Item
2.01. Completion of Acquisition or Disposition of Assets
On
April 8, 2021, Sunworks, Inc., a Delaware corporation (the “Company”), through its operating subsidiary Sunworks United
Inc., a California corporation (“Buyer”), acquired all of the issued and outstanding membership interests (the “Acquisition”)
of Solcius LLC, a California limited liability company (“Solcius”), from Solcius Holdings, LLC (“Seller”).
Located in Provo, Utah, Solcius is a full-service, residential solar systems provider.
The
Acquisition was consummated on April 8, 2021 pursuant to a Membership Interest Purchase Agreement, dated as of April 8, 2021 (the
“Purchase Agreement”), by and between Buyer and Seller. The purchase price for Solcius consisted of $51,750,000 in
cash, subject to post-closing adjustments related to working capital, cash, indebtedness and transaction expenses. The board of
directors of the Company has approved the Purchase Agreement and the transactions contemplated thereby. The Purchase Agreement
contains customary representations and warranties as well as indemnification obligations by Seller, on the one hand, and by Buyer,
on the other hand, to each other. In addition, the Purchase Agreement contains, among other customary restrictive covenants, (i)

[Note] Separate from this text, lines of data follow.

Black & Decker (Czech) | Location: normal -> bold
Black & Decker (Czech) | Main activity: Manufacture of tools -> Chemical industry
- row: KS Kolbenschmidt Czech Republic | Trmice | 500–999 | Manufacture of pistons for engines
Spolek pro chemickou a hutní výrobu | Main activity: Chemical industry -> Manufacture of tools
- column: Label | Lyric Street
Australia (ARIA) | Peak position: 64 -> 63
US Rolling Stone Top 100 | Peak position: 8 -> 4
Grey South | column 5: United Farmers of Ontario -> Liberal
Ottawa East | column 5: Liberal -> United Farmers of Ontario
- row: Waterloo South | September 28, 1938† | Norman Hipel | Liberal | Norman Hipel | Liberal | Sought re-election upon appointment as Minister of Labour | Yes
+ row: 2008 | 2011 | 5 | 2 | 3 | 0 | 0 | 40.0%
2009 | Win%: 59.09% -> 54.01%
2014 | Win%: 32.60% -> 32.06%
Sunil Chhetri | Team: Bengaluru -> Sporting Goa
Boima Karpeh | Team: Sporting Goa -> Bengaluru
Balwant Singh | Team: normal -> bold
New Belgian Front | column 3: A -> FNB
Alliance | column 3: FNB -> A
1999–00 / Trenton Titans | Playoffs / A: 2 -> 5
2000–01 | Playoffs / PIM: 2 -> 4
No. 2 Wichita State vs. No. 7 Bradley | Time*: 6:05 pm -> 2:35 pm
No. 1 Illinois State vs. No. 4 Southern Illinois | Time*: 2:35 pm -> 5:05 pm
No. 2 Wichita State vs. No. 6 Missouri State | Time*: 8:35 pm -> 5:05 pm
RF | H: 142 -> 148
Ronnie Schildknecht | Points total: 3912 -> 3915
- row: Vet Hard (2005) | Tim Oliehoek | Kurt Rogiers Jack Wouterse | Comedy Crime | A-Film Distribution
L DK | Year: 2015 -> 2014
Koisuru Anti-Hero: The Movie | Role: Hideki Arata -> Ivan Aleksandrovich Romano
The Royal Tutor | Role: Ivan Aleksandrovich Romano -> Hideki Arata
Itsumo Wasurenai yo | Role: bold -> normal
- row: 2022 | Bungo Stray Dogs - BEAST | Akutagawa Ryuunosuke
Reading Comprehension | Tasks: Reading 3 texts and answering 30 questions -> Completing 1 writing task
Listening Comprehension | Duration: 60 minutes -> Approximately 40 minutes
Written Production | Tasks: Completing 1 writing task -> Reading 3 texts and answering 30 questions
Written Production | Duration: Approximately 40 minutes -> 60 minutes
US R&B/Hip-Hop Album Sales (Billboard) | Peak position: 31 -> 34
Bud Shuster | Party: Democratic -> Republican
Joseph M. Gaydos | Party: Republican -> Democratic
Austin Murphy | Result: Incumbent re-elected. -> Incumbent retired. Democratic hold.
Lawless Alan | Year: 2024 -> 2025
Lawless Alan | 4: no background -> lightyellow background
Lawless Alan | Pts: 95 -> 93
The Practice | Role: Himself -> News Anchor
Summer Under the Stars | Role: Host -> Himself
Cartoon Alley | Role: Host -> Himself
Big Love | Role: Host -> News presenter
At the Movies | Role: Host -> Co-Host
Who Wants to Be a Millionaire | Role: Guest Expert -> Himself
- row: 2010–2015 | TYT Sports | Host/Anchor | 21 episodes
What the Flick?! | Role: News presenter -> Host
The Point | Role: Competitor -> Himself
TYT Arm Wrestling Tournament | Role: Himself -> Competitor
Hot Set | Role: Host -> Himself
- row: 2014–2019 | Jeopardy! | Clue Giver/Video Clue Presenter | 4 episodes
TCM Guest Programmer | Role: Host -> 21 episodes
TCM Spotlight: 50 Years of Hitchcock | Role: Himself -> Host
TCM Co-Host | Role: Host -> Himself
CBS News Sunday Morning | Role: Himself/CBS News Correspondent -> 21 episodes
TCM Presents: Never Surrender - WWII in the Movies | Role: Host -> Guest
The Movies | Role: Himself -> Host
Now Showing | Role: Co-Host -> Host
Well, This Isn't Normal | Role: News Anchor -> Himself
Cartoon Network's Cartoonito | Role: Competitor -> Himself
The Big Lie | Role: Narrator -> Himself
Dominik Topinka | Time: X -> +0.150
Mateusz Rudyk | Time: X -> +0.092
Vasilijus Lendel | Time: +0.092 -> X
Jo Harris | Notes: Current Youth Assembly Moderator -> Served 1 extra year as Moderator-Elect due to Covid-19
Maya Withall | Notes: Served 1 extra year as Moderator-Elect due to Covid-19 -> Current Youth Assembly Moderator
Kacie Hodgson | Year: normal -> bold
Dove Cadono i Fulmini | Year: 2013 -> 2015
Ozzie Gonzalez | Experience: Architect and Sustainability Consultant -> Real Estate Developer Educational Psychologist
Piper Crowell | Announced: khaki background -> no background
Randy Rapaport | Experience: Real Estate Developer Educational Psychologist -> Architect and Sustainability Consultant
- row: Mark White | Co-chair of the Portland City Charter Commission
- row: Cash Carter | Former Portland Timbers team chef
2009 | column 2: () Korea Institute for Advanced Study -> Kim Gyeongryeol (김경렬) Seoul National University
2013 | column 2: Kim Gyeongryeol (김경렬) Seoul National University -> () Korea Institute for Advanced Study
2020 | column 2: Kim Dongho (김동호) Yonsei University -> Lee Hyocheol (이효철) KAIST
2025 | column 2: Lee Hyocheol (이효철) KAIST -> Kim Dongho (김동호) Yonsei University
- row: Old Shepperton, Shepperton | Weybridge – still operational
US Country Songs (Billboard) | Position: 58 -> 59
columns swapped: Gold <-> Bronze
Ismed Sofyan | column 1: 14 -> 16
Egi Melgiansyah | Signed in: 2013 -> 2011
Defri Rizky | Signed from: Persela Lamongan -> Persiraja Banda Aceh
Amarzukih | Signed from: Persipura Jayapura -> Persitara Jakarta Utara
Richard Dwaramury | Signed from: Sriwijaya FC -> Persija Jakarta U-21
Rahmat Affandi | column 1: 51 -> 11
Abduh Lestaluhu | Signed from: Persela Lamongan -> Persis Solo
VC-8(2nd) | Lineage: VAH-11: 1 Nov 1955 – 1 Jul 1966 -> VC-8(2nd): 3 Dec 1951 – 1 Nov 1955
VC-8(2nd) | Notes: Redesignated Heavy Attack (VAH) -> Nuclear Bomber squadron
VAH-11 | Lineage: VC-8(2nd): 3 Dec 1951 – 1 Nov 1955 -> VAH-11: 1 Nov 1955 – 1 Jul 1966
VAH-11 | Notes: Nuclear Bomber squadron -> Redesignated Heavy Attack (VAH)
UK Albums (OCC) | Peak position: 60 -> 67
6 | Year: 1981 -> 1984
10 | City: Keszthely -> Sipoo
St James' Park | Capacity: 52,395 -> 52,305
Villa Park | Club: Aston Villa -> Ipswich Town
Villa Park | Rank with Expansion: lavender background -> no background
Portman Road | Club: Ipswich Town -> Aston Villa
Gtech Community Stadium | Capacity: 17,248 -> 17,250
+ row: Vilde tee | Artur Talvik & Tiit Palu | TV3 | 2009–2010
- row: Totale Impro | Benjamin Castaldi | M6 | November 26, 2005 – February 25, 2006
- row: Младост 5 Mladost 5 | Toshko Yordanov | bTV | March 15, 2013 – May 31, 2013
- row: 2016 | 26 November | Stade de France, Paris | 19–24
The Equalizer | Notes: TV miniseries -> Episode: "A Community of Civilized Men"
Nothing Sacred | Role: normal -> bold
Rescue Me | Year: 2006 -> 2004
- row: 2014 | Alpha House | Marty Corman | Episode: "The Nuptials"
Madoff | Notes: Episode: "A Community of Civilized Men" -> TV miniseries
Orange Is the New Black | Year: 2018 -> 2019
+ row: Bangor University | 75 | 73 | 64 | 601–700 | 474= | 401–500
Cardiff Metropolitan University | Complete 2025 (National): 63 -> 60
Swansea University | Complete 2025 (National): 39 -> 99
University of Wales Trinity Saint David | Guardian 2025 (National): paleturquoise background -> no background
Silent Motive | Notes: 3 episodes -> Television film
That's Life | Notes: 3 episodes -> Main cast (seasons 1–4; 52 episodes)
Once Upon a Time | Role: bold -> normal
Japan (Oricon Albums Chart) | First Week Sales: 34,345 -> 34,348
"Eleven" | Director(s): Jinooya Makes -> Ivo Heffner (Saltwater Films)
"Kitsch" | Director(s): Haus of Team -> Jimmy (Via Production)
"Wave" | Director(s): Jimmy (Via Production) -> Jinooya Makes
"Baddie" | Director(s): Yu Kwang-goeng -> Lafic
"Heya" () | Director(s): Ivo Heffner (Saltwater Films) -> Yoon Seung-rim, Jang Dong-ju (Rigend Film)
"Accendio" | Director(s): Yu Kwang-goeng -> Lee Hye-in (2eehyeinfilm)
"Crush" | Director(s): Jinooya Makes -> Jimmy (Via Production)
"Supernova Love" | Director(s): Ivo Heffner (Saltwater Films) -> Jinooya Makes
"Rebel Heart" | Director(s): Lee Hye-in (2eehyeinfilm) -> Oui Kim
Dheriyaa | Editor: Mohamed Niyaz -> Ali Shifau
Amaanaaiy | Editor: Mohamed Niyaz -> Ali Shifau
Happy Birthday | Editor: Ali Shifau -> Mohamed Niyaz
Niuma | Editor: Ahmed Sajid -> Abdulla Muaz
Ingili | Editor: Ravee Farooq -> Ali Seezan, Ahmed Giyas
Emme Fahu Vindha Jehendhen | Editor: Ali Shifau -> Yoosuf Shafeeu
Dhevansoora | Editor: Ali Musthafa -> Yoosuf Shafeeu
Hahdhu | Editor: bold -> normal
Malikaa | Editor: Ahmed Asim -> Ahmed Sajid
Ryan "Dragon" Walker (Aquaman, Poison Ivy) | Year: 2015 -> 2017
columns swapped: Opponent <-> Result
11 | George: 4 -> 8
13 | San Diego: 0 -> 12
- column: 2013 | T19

a three year covenant not to compete by Seller, directly or indirectly, against Solcius, and (ii) a three year covenant not to
solicit by Seller, directly or indirectly, any person employed by Solcius, without the written consent of Buyer.
The
foregoing description of the Purchase Agreement is a summary of, and does not purport to be a complete statement of, the Purchase
Agreement or the rights and obligations of the parties thereunder, and is qualified in its entirety by reference to the full text
of the Purchase Agreement, which is filed herewith as Exhibit 2.1 and incorporated herein by this reference.
In
addition to equity grants that may be approved by the Sunworks Board of Directors under the Sunworks stock incentive plan, Sunworks
will issue an aggregate of 77,500 shares of common stock to certain employees of Solcius in connection with the commencement of
their employment with Sunworks.
Cautionary
Note Regarding the Purchase Agreement
The
Purchase Agreement has been attached as an exhibit hereto to provide investors with information regarding its terms. It is not
intended to provide any other factual information about Solcius, Seller, Buyer or the Company. The Purchase Agreement contains
representations and warranties made by Seller and Buyer. Such representations and warranties were made only for the purposes of
the Purchase Agreement, are solely for the benefit of the parties to the Purchase Agreement, and are not intended to be and should
not be relied upon by any other person. In addition, these representations and warranties should not be treated as establishing
matters of fact, but rather as a way of allocating risk between the parties. Moreover, certain of the representations and warranties
may be subject to limitations agreed upon by the parties to the Purchase Agreement and are qualified by information in confidential
disclosure schedules provided by Seller to Buyer. These representations and warranties may apply standards of materiality in a
way that is different from what may be material to investors, and were made only as of the date of the Purchase Agreement or such
other date or dates as may be specified in the Purchase Agreement and are subject to more recent developments. Accordingly, investors
are not third party beneficiaries under the Purchase Agreement and should not rely on the representations and warranties in the
Purchase Agreement as characterizations of the actual state of facts about Solcius, Seller, Buyer or the Company, or of any of
their respective businesses, assets, or contracts, or otherwise.